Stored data
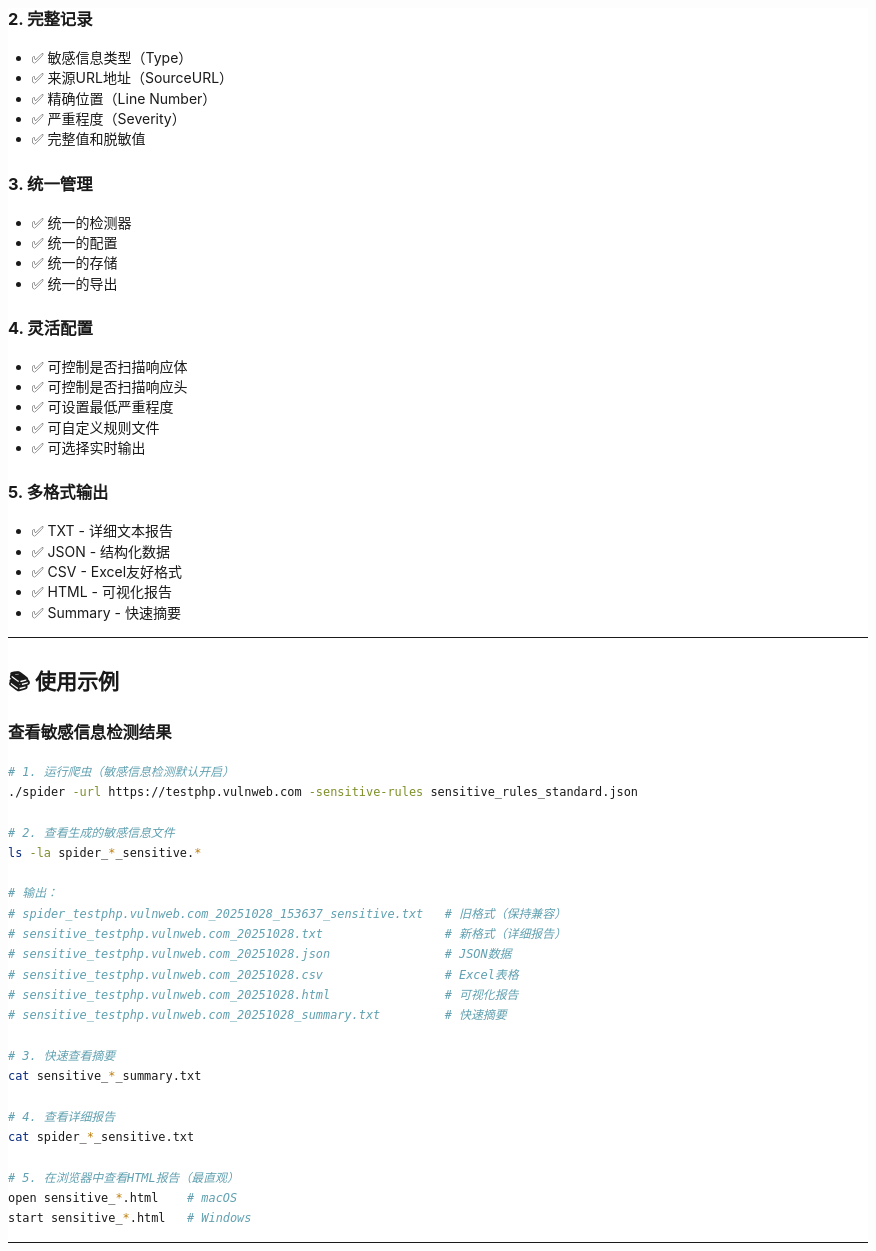 ### **2. 完整记录**
- ✅ 敏感信息类型（Type）
- ✅ 来源URL地址（SourceURL）
- ✅ 精确位置（Line Number）
- ✅ 严重程度（Severity）
- ✅ 完整值和脱敏值

### **3. 统一管理**
- ✅ 统一的检测器
- ✅ 统一的配置
- ✅ 统一的存储
- ✅ 统一的导出

### **4. 灵活配置**
- ✅ 可控制是否扫描响应体
- ✅ 可控制是否扫描响应头
- ✅ 可设置最低严重程度
- ✅ 可自定义规则文件
- ✅ 可选择实时输出

### **5. 多格式输出**
- ✅ TXT - 详细文本报告
- ✅ JSON - 结构化数据
- ✅ CSV - Excel友好格式
- ✅ HTML - 可视化报告
- ✅ Summary - 快速摘要

---

## 📚 **使用示例**

### **查看敏感信息检测结果**

```bash
# 1. 运行爬虫（敏感信息检测默认开启）
./spider -url https://testphp.vulnweb.com -sensitive-rules sensitive_rules_standard.json

# 2. 查看生成的敏感信息文件
ls -la spider_*_sensitive.*

# 输出：
# spider_testphp.vulnweb.com_20251028_153637_sensitive.txt   # 旧格式（保持兼容）
# sensitive_testphp.vulnweb.com_20251028.txt                 # 新格式（详细报告）
# sensitive_testphp.vulnweb.com_20251028.json                # JSON数据
# sensitive_testphp.vulnweb.com_20251028.csv                 # Excel表格
# sensitive_testphp.vulnweb.com_20251028.html                # 可视化报告
# sensitive_testphp.vulnweb.com_20251028_summary.txt         # 快速摘要

# 3. 快速查看摘要
cat sensitive_*_summary.txt

# 4. 查看详细报告
cat spider_*_sensitive.txt

# 5. 在浏览器中查看HTML报告（最直观）
open sensitive_*.html    # macOS
start sensitive_*.html   # Windows
```

---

WHAT TO DO
Please find the lines in the data that contain the word "可视化报告" and copy them.

YOUR SOLUTION
- ✅ HTML - 可视化报告
# sensitive_testphp.vulnweb.com_20251028.html                # 可视化报告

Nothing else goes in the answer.